Since we are no longer allowed to walk on the aqueduct, let's take a fish-eye view of what he did.

Suppose a little guppy, having eluded the fishing boats at Ashokan, enters Waldo Smith's pipeline by mistake. After a dizzying passage past the 5 MW hydro-power turbines (actually added later) and after going through a smooth constriction in the 14 foot diameter tube – designed by Waldo Smith to utilize Bernoulli's theorem to yield water speed – the fish would travel south at a steady rate, dropping down a height of about 1 foot / mile, as in the Roman aqueducts. In contrast to the Roman ones, however, the view for the fish would never be open sky, but the upper half of a mortared 14' concrete pipe, which, if empty, one could drive a small car down.  The pipe is not full, with no pressure, but is like a man-made river.

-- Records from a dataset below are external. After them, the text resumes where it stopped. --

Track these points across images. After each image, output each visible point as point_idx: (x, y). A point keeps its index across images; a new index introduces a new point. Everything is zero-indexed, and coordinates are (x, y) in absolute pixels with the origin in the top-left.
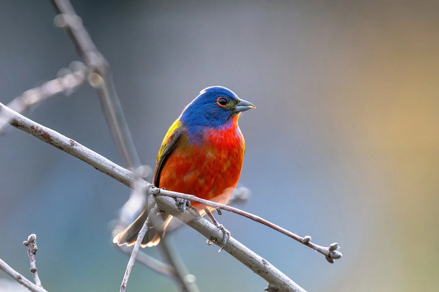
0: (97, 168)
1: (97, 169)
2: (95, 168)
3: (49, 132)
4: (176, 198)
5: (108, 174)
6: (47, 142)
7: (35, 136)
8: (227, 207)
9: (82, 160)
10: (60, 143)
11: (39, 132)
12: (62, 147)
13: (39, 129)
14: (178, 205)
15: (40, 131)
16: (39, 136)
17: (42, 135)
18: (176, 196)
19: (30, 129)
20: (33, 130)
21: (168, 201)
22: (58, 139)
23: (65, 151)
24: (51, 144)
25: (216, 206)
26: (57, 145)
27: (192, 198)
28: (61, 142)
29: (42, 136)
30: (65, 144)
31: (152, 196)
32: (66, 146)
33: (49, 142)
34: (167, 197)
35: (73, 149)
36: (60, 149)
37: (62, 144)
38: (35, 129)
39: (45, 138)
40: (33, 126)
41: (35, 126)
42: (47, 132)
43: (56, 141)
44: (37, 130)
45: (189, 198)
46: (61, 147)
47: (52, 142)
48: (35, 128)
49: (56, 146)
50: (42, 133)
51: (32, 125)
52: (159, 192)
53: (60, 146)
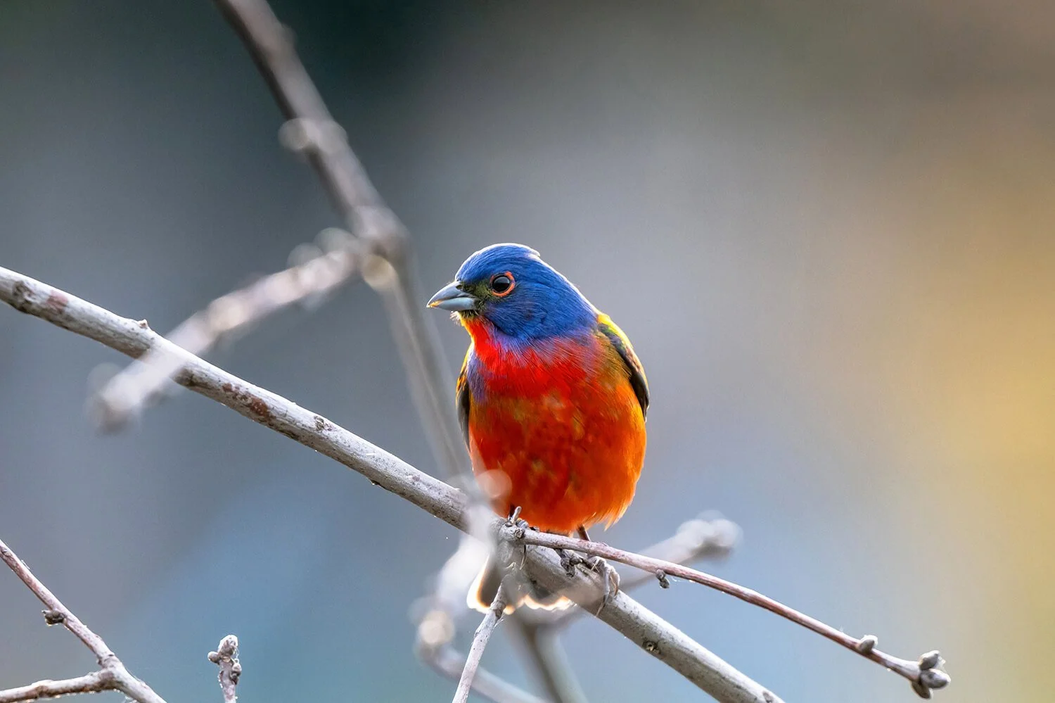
0: (377, 481)
1: (377, 483)
2: (373, 481)
3: (264, 399)
4: (561, 550)
5: (403, 494)
6: (261, 421)
7: (233, 407)
8: (681, 570)
9: (343, 462)
10: (291, 423)
11: (241, 399)
12: (296, 433)
13: (242, 391)
15: (245, 397)
16: (242, 407)
17: (249, 406)
18: (561, 545)
19: (223, 391)
20: (229, 393)
21: (543, 556)
22: (285, 415)
23: (302, 442)
24: (271, 425)
25: (656, 567)
26: (284, 428)
27: (598, 551)
28: (294, 421)
29: (248, 408)
30: (303, 425)
31: (506, 544)
32: (306, 430)
33: (266, 421)
34: (542, 547)
35: (322, 438)
36: (292, 438)
37: (295, 426)
38: (232, 392)
39: (258, 413)
40: (229, 385)
41: (234, 386)
42: (260, 397)
43: (281, 420)
44: (237, 395)
45: (592, 549)
46: (294, 435)
47: (273, 421)
48: (234, 389)
49: (282, 431)
50: (249, 401)
51: (226, 382)
52: (523, 536)
53: (290, 431)
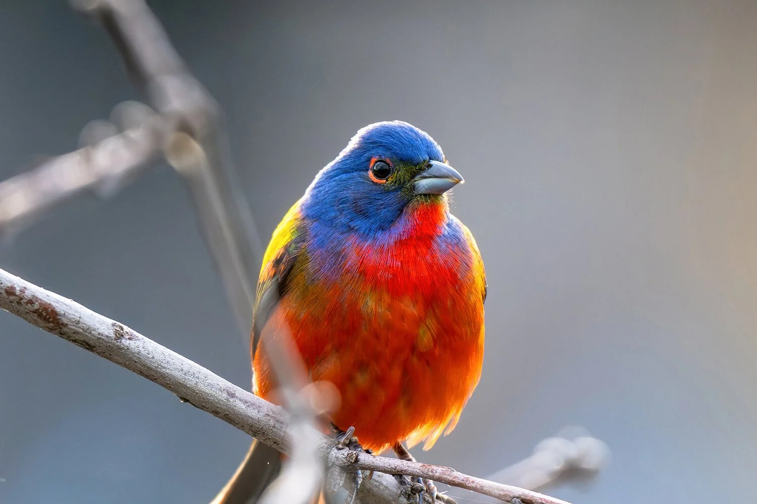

Sometimes the pipe would tunnel through mountains, all the while maintaining it's steady gradient; and instead of being carried over valleys on magnificent arched stone aqueducts, a la Frontinus, sometimes the water would plunge over a concrete precipice, falling vertically, continuing in Waldo Smith's `pressure tunnels' or siphons, beneath rivers and buildings.

Under those high pressures that come with depth, familiar to any deep-sea diver, the fish would travel on, beneath the Rondout at High Falls, beneath the Wallkill at New Paltz, rising again vertically to exactly the right height, and then continuing steadily downhill cross country, plunging very deeply under the Hudson near West Point. Rising again it continues by gravity to the final reservoir at Hillsdale, elevation ~295', not all that lower than when it began at the Ashokan (which was at elevation 585'). Only about 2 days has elapsed for our guppy's 75 mile journey, and it can then choose any of 3 massive tunnels beneath the city to rise up, under gravity still, to the Manhattan apartment of its choice – provided that apartment is less than 295'  in elevation.

Frontinus is remembered largely on account of his book de Aquae Ductu. But, as cyclists and joggers near the Ashokan reservoir know, hidden in a glade of tall pines not far from the Ashokan is a massive monument in honor of this modest engineer's beautiful design for the watering of New York City.